La Lechuza

[La Chouette]. Personaje de la novela Los misterios de París (v.) de Eugène Sue (1804-1857). Todas las brujas y todas las ogresas de nuestros miedos in­fantiles se han encarnado una vez, para las personas mayores, en esa figura de ho­rrible vieja que, juntamente con el Maestro de Escuela (v.), forma la triste pareja que en Los misterios de París personifica to­das las bajezas. «… Se tocaba con un gorro blanco y se envolvía en una amplia capa roja… y llevaba un ancho cenacho de paja del que se veía salir la punta de un puñal, redondo como una gruesa pluma y muy afilado : era el arma homicida que había pertenecido al Maestro de Escuela…».
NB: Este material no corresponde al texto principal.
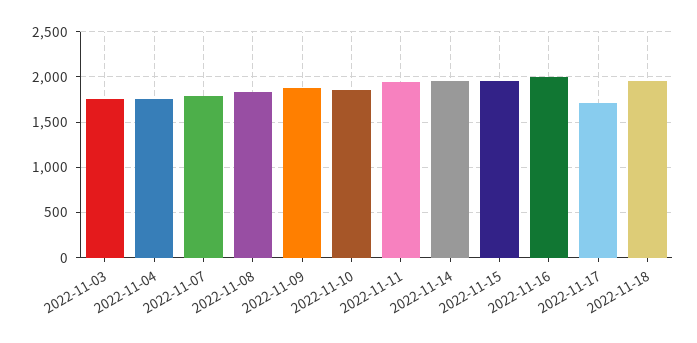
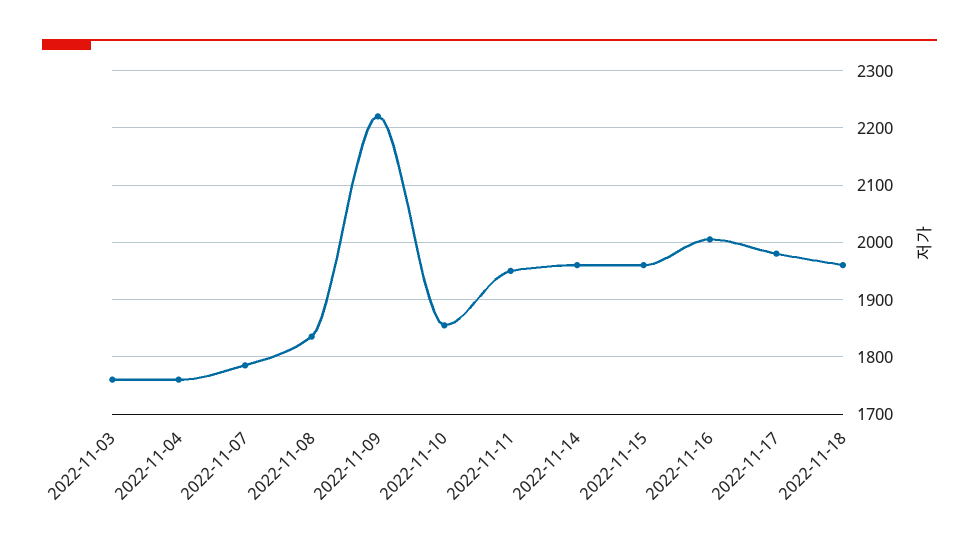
  {
    "2022-11-03": 1760,
    "2022-11-04": 1760,
    "2022-11-07": 1780,
    "2022-11-08": 1840,
-   "2022-11-09": 1900,
+   "2022-11-09": 2220,
    "2022-11-10": 1860,
    "2022-11-11": 1960,
    "2022-11-14": 1960,
    "2022-11-15": 1960,
    "2022-11-16": 2000,
-   "2022-11-17": 1700,
+   "2022-11-17": 1980,
    "2022-11-18": 1960
  }

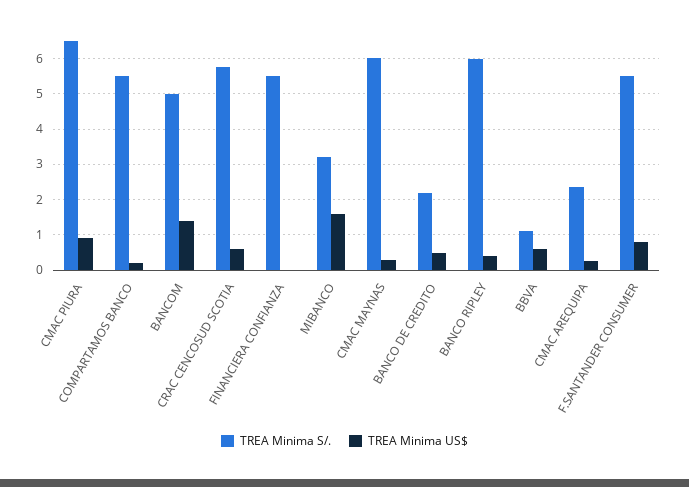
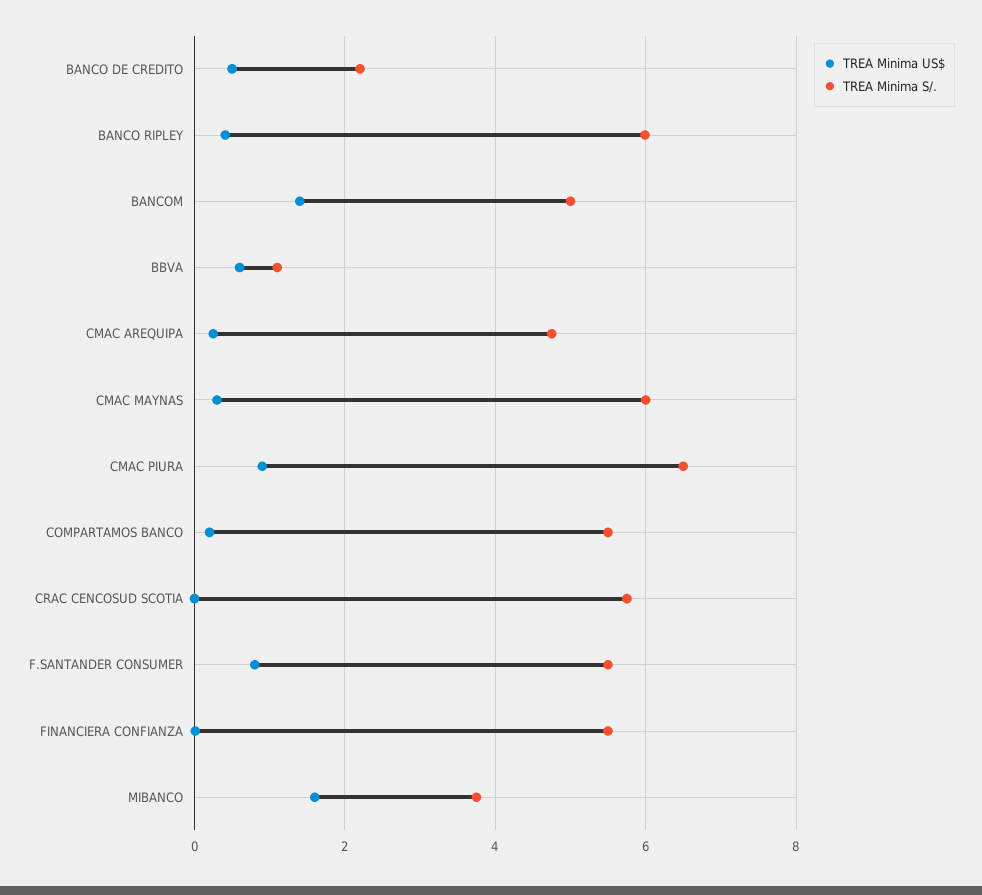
  {
    "TREA Minima S/.": {
      "CMAC PIURA": 6.6,
      "COMPARTAMOS BANCO": 5.6,
      "BANCOM": 5,
      "CRAC CENCOSUD SCOTIA": 5.8,
      "FINANCIERA CONFIANZA": 5.6,
-     "MIBANCO": 3.2,
+     "MIBANCO": 3.8,
      "CMAC MAYNAS": 6,
      "BANCO DE CREDITO": 2.2,
      "BANCO RIPLEY": 6,
      "BBVA": 1.2,
-     "CMAC AREQUIPA": 2.4,
+     "CMAC AREQUIPA": 4.8,
      "F.SANTANDER CONSUMER": 5.6
    },
    "TREA Minima US$": {
      "CMAC PIURA": 1,
      "COMPARTAMOS BANCO": 0.2,
      "BANCOM": 1.4,
-     "CRAC CENCOSUD SCOTIA": 0.6,
+     "CRAC CENCOSUD SCOTIA": 0,
      "FINANCIERA CONFIANZA": 0,
      "MIBANCO": 1.6,
      "CMAC MAYNAS": 0.4,
      "BANCO DE CREDITO": 0.6,
      "BANCO RIPLEY": 0.4,
      "BBVA": 0.6,
      "CMAC AREQUIPA": 0.2,
      "F.SANTANDER CONSUMER": 0.8
    }
  }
Con esta arma llevará a cabo el último de sus delitos; pero la horrible bruja no es más que un símbolo vacío en su desmesura­da maldad; pretende ser «el mal», pero un mal tan fríamente infame y tan triste­mente inverosímil, tan carente de toda dia­léctica interior y tan falto incluso de aque­lla aura de fatalidad que parecía guiar, in­evitablemente y sin él quererlo, las malas acciones del Maestro de Escuela, de las que ella era a la vez cómplice, instigadora y torturadora, que La Lechuza permanece constantemente tan alejada de la poesía como de la vida, y sólo pertenece a una grandilocuente retórica que en vano trata de adquirir consistencia gracias a ella.

Aun así, a pesar de que sólo existe para real­zar por contraste las figuras de la bondad resplandeciente, aunque sus mismos delitos sean demasiado enormes y gratuitos para suscitar pasión alguna en el lector, sus manos están manchadas de sangre, y si uno las mira con ojos de niño, fatalmente se estremece.